A pioneer and one of the most sophisticated anthropologists of Greek America. A heart-felt thank you!
Congratulations to Dr. Phyllis Chock on her retirement after teaching at CUA since 1971. She served six years as department chair, as many as editor of the Anthropological Quarterlyand, as president of the Anthropological Society of Washington, organized a year-long symposium that resulted in a volume she edited (with June Wyman) on Discourse and the Social Life of Meaning, published by the Smithsonian Press in 1986.
Over the years, her research focus moved from expressions of ethnicity among Greek-Americans to cultural constructions of citizen and alien in path-breaking work on Congressional testimony which contributed to the revaluation of "ethnicity" and "identity" in American anthropology now incorporated into the US Census. At CUA, Dr.
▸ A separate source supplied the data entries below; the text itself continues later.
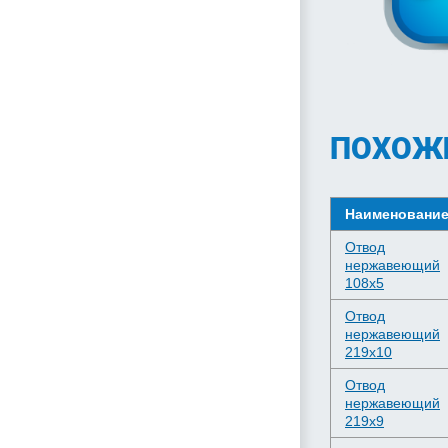
ПОХОЖ
Наименовани
Отвод
нержавеющий
108х5
Отвод
нержавеющий
219х10
Отвод
нержавеющий
219х9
Chock supervised dissertation projects from New Guinea to Africa to the US and taught courses from theory and method to linguistic anthropology, including immensely popular courses on gender, cultures in a global world, and identity in America.
The Undergraduate Student Government recognized that achievement with their James E. Dornan Memorial teacher of the year award in 2004, and on her retirement the department presented her an antique Chinese bowl of appropriately ambiguous provenance along with our genuine thanks for her unambiguous contributions.